PROBLEM STATEMENT:
Set down all of the entries word for word, omitting the images they contain.

Saved data entries:
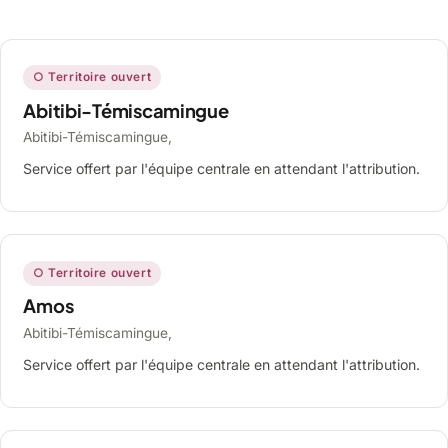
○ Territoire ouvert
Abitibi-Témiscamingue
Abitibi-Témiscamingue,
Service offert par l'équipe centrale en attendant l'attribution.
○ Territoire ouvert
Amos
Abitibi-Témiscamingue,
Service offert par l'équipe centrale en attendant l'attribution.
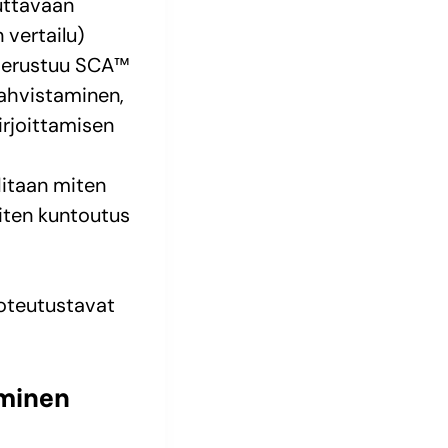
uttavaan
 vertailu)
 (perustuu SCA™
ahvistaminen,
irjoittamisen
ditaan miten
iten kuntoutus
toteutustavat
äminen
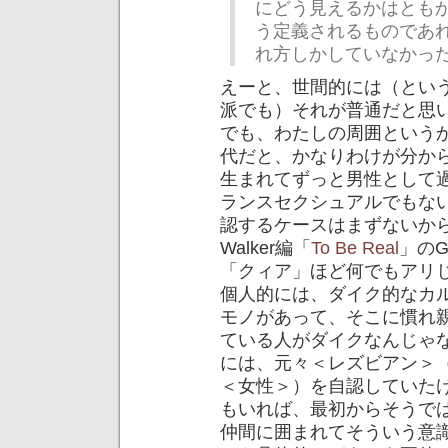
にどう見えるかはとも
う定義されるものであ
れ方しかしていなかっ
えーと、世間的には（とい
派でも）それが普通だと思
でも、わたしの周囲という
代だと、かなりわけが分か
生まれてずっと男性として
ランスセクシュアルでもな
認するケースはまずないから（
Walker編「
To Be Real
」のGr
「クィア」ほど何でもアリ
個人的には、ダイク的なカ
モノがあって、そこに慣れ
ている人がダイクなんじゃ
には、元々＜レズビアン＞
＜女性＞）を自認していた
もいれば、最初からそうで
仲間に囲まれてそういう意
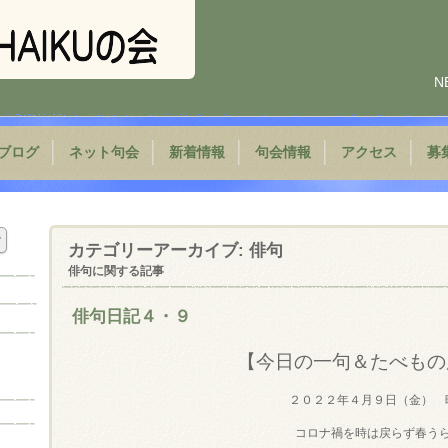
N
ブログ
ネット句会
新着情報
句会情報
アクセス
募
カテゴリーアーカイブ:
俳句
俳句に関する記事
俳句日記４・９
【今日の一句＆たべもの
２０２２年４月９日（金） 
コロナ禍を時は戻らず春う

TASK SOLUTION:
○ Territoire ouvert
Abitibi-Témiscamingue
Abitibi-Témiscamingue,
Service offert par l'équipe centrale en attendant l'attribution.
○ Territoire ouvert
Amos
Abitibi-Témiscamingue,
Service offert par l'équipe centrale en attendant l'attribution.
uttavaan
 vertailu)
 (perustuu SCA™
ahvistaminen,
irjoittamisen
ditaan miten
iten kuntoutus
toteutustavat
äminen
にどう見えるかはとも
う定義されるものであ
れ方しかしていなかっ
えーと、世間的には（とい
派でも）それが普通だと思
でも、わたしの周囲という
代だと、かなりわけが分か
生まれてずっと男性として
ランスセクシュアルでもな
認するケースはまずないから（
Walker編「
To Be Real
」のGr
「クィア」ほど何でもアリ
個人的には、ダイク的なカ
モノがあって、そこに慣れ
ている人がダイクなんじゃ
には、元々＜レズビアン＞
＜女性＞）を自認していた
もいれば、最初からそうで
仲間に囲まれてそういう意
N
ブログ
ネット句会
新着情報
句会情報
アクセス
募
カテゴリーアーカイブ:
俳句
俳句に関する記事
俳句日記４・９
【今日の一句＆たべもの
２０２２年４月９日（金） 
コロナ禍を時は戻らず春う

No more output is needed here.